Madame [N] [D], partie perdante condamnée aux dépens, sera condamnée à verser à la SAS AUTO CENTER BY R la somme de 1500 euros au titre de l’article 700 du code de procédure civile.
Sa demande de ce chef sera rejetée.
Sur l’exécution provisoire :
En vertu de l’article 514 du code de procédure civile, les décisions de première instance sont, de droit, exécutoires à titre provisoire à moins que la loi ou la décision rendue n’en dispose autrement.

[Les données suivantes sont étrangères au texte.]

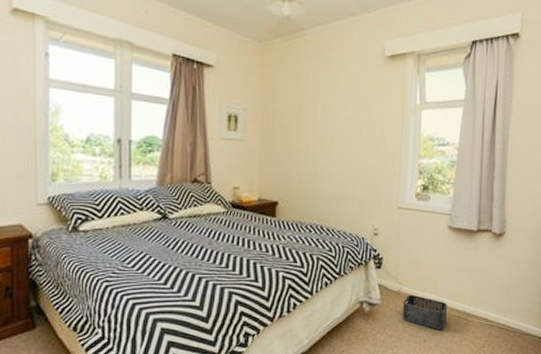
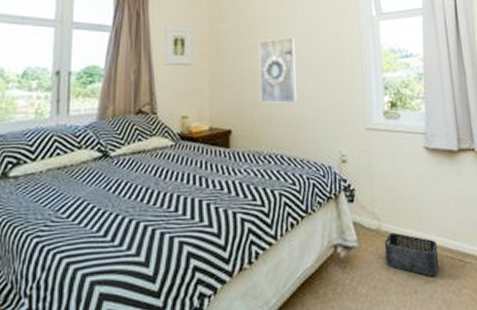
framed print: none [305,120,342,181] -> present [259,36,298,103]

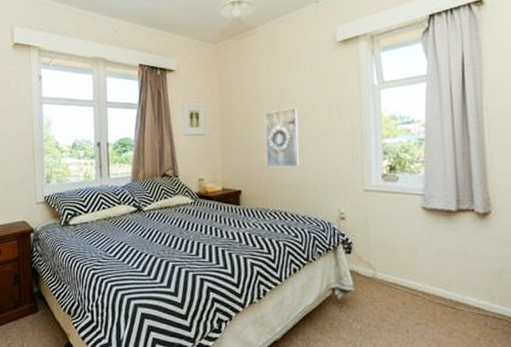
storage bin: present [384,232,440,277] -> none [378,280,432,320]

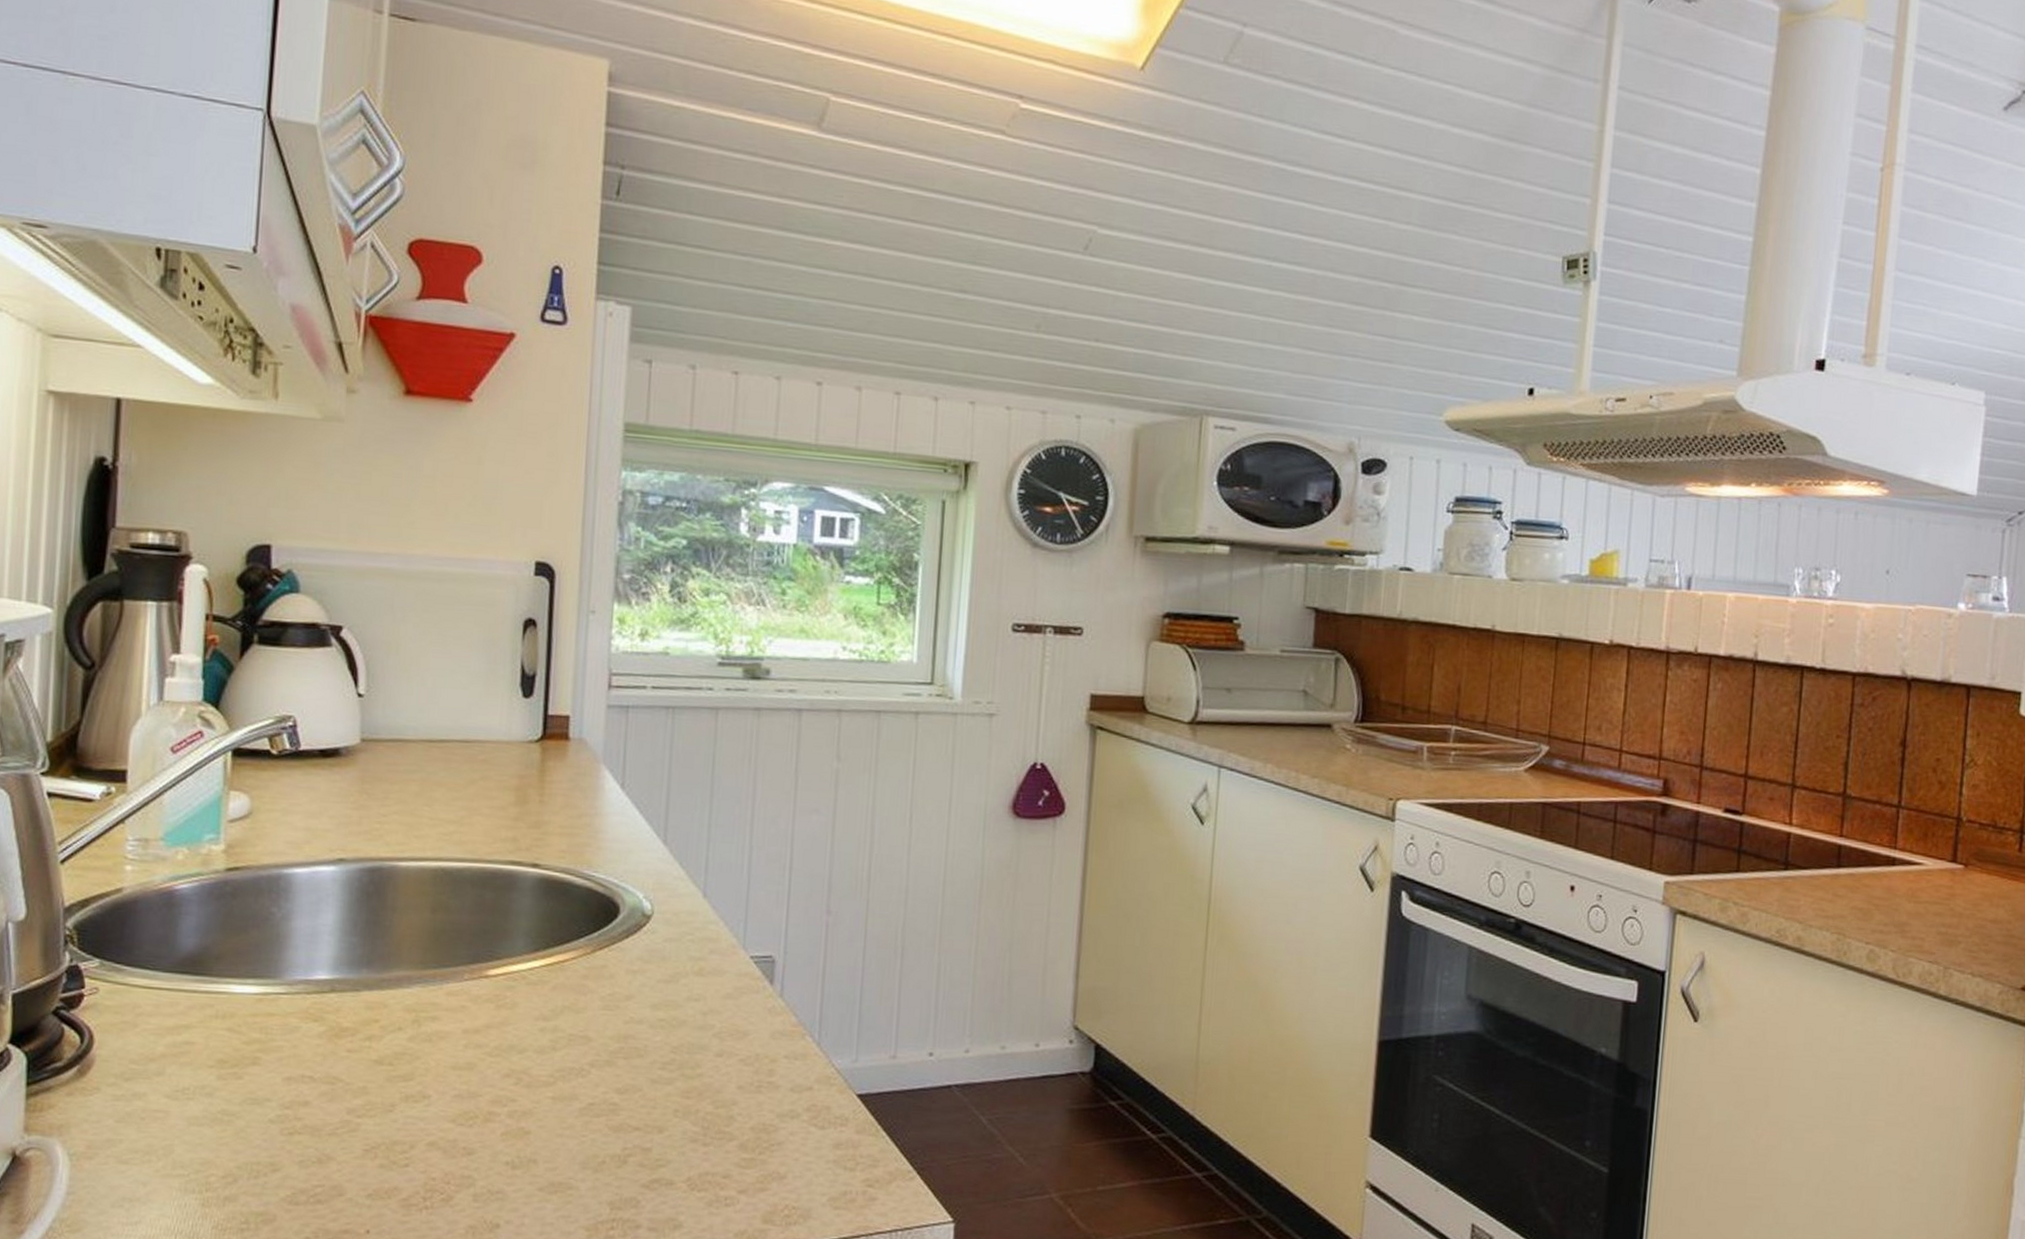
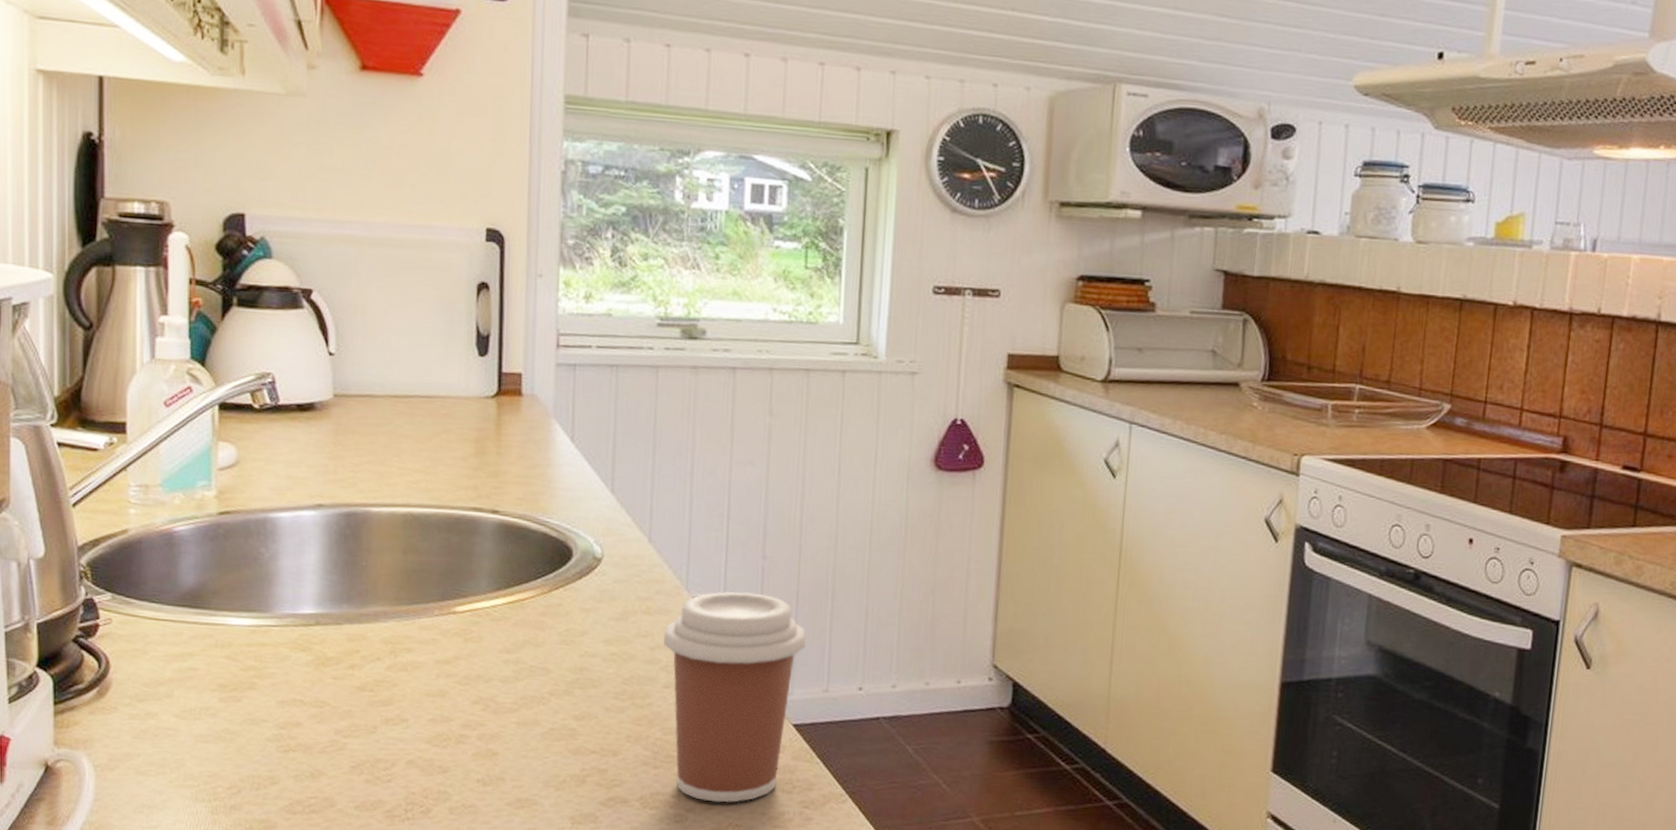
coffee cup: none [717,949,874,1183] -> present [663,591,807,803]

En l’espèce, aucun élément n’est apporté pour justifier d’écarter l’exécution provisoire de la présente décision qui sera donc rappelée.
PAR CES MOTIFS,
Le tribunal judiciaire, statuant publiquement par mise à disposition au greffe, par jugement contradictoire et en premier ressort,
REJETTE la demande de Madame [N] [D] de résolution judiciaire du contrat de vente conclu avec la SAS AUTO CENTER BY R 21 février 2020 portant sur un véhicule de marque FORD modèle KUGA immatriculé [Immatriculation 3] ;
REJETTE la demande de restitution du prix de la vente de Madame [N] [D] ;
REJETTE la demande de Madame [N] [D] tendant à voir condamner la SAS AUTO CENTER BY R à procéder à l’enlèvement du véhicule sous astreinte ;
REJETTE la demande de dommages et intérêts de Madame [N] [D];
CONDAMNE Madame [N] [D] aux dépens, en ce compris les frais d’expertise judiciaire ;
CONDAMNE Madame [N] [D] à verser à la SAS AUTO CENTER BY R la somme de 1500 euros au titre de l’article 700 du code de procédure civile ;
REJETTE la demande de Madame [N] [D] au titre de l’article 700 du code de procédure civile ;
RAPPELLE que la présente décision est exécutoire par provision.